We now compare the speed and energy performance of our photonic platform to a state-of-the-art FPGA52,53, in an image classification task considering a binary neural network. The deterministic FPGA implementation demonstrated a classification of  ~1.6 million images per second with  ~23 W power consumption. Adopting the network structure of our SBNN model in Fig. 3, we can calculate the computation time and the number of MAC operations required for each inference. Our estimation gives  ~4 ns and  ~105 MAC operations per classification, which result in  ~250 million image classifications per second with a power consumption of  ~0.1 W. Therefore, the suggested all-optical probabilistic computing hardware could perform  ×100 faster while consuming  ×100 less power. Detailed discussion can be found in Supplementary Note 4.
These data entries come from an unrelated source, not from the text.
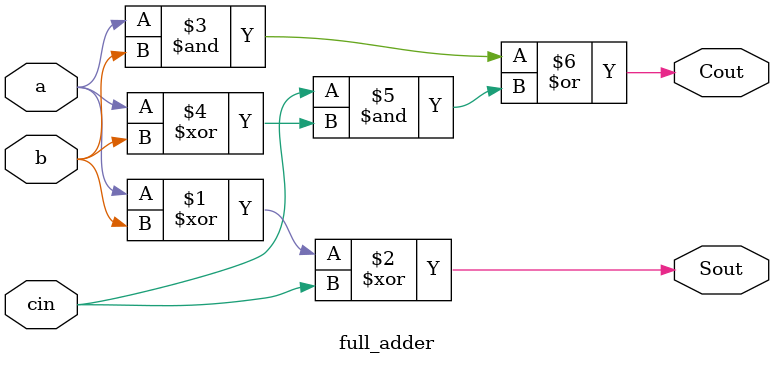
<source format=v>
`timescale 1ns / 1ps

module full_adder(
    input a,b,cin,  // taking inputs a,b and cin (carry in)
    output Sout,Cout //taking two outputs Sum and Carry
     );
     
    assign Sout = a ^ b ^ cin; // Sum is a XOR b XOR c
    assign Cout=(a&b) | cin&(a^b); //Cout is (a AND b) OR (cin AND(a XOR b))
    
endmodule

</source>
One of the possible extensions of our work is to train the network physically54,55. This becomes critical when an accurate digital modeling of the physical system becomes challenging due to its complexity. Without an additional cost of simulating randomness in digital models, several training methods which resort to stochasticity, including stochastic gradient descent56, dropout34, and noise injection57 could potentially be realized with PPNs. Harnessing quantum vacuum noise in optical elements for both training and testing, our PPNs will pave the way of implementing all-optical probabilistic physical neural networks, which can benefit state-of-the-art machine learning applications including large language models58 and diffusion models59.

Our platform could also be used to implement other important computational tasks. The first one is alternative interpretable neural network models with trainable activation functions60, which could be implemented with the PPN by taking advantage of its tunable bias-probability relationship. The second one is Ising model solvers with external magnetic fields, which can be modeled by the injection of a bias field in a network of OPOs61.